Task directions: Once you find the line with "Espaces-Temps Territoires/réseaux" in the entries below, print it and each line after it up to and including the line with "Am Alten Friedhof", exactly, without pictures.

Entries provided:
·····

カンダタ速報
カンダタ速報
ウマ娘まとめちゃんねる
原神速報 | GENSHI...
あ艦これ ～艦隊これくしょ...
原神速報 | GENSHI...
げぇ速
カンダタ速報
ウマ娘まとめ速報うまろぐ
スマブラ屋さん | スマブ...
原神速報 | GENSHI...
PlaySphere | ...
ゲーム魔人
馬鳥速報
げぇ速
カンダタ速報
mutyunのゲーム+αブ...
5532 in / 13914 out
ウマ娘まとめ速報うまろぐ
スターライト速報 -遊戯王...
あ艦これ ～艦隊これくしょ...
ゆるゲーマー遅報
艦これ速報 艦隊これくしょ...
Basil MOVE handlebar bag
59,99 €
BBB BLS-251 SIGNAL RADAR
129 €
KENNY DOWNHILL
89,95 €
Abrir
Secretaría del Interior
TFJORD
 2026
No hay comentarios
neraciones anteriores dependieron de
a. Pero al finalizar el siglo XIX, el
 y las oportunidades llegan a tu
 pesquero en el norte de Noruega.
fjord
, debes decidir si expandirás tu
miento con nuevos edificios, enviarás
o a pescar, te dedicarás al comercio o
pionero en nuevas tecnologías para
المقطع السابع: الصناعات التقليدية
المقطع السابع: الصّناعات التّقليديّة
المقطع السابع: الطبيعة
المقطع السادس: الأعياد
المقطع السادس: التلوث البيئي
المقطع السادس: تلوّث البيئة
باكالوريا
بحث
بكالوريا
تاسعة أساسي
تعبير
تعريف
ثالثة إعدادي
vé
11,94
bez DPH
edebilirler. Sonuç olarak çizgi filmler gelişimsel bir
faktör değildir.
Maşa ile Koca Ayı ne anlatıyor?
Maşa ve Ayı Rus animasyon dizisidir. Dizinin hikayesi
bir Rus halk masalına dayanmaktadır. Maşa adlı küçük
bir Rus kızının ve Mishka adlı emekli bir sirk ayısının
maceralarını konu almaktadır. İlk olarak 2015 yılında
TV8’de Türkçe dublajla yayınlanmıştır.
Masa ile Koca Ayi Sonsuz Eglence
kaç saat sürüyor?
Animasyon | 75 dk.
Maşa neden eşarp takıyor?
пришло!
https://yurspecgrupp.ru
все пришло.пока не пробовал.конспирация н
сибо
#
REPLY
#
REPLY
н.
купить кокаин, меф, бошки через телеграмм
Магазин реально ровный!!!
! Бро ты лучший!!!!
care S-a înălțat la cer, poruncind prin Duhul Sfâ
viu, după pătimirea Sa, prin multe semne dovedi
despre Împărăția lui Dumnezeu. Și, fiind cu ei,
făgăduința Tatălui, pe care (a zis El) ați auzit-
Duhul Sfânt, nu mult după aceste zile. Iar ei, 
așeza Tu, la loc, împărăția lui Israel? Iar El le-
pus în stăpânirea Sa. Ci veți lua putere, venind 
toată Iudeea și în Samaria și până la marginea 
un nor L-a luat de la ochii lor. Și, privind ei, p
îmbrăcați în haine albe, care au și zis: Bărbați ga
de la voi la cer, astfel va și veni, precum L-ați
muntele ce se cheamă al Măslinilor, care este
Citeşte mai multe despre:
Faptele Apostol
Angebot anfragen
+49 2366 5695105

·····

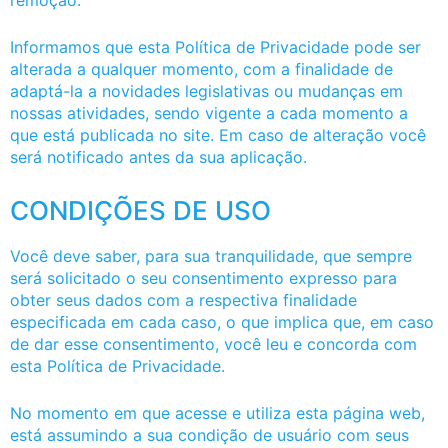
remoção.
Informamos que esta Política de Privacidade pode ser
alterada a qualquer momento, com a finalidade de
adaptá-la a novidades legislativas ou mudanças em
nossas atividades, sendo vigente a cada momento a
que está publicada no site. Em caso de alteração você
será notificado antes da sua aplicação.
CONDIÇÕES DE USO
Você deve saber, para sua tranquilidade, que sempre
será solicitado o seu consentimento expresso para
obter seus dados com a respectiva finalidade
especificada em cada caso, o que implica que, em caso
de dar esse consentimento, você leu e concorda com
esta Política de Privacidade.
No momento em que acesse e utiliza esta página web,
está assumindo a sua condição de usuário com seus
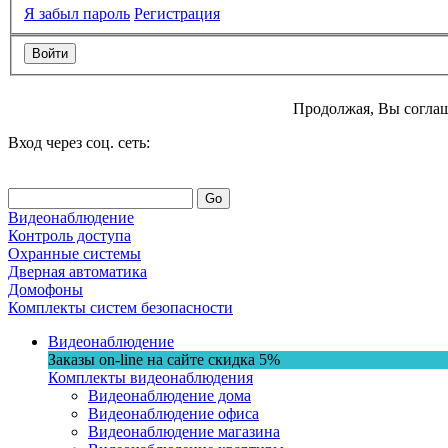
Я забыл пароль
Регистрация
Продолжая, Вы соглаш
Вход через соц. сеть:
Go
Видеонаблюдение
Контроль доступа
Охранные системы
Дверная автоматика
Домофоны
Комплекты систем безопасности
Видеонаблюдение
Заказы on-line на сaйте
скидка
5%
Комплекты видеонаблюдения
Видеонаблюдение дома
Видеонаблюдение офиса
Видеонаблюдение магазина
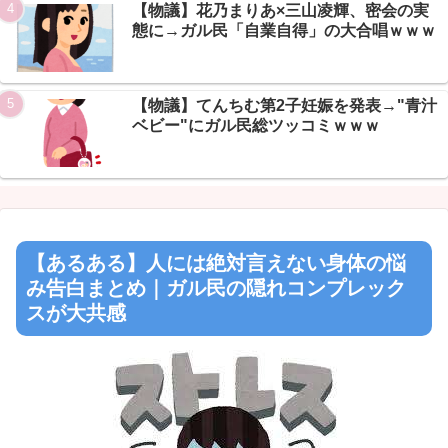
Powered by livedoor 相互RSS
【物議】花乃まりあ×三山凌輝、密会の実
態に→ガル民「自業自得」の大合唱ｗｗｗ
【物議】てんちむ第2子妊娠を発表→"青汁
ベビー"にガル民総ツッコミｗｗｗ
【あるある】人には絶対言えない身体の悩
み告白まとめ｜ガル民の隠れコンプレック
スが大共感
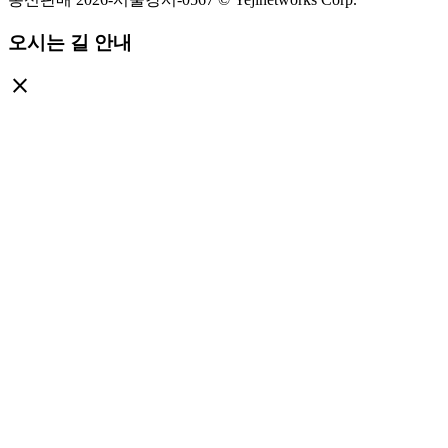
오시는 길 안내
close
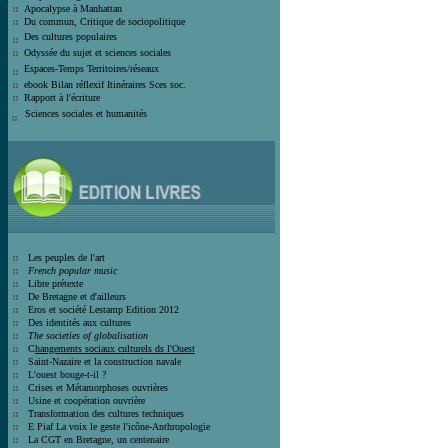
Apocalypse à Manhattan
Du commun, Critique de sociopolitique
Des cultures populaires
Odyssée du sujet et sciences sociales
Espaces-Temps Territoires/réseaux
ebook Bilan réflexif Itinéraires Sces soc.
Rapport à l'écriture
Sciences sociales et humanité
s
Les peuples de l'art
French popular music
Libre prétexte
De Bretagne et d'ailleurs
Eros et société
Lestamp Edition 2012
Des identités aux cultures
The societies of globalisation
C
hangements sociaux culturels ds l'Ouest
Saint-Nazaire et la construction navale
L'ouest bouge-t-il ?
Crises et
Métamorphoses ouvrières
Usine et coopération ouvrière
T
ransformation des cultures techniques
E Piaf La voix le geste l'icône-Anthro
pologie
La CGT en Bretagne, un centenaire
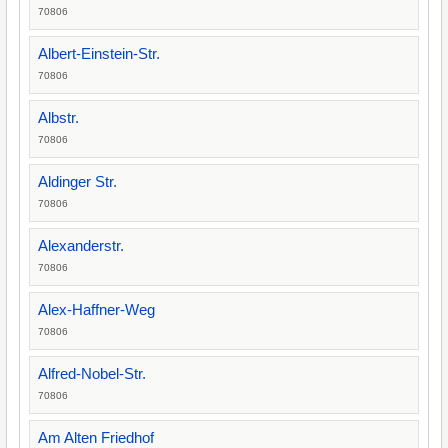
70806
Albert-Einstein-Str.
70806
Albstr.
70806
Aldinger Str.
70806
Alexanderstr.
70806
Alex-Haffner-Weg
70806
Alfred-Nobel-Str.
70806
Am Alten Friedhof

·····

Expected output:
Espaces-Temps Territoires/réseaux
ebook Bilan réflexif Itinéraires Sces soc.
Rapport à l'écriture
Sciences sociales et humanité
s
Les peuples de l'art
French popular music
Libre prétexte
De Bretagne et d'ailleurs
Eros et société
Lestamp Edition 2012
Des identités aux cultures
The societies of globalisation
C
hangements sociaux culturels ds l'Ouest
Saint-Nazaire et la construction navale
L'ouest bouge-t-il ?
Crises et
Métamorphoses ouvrières
Usine et coopération ouvrière
T
ransformation des cultures techniques
E Piaf La voix le geste l'icône-Anthro
pologie
La CGT en Bretagne, un centenaire
70806
Albert-Einstein-Str.
70806
Albstr.
70806
Aldinger Str.
70806
Alexanderstr.
70806
Alex-Haffner-Weg
70806
Alfred-Nobel-Str.
70806
Am Alten Friedhof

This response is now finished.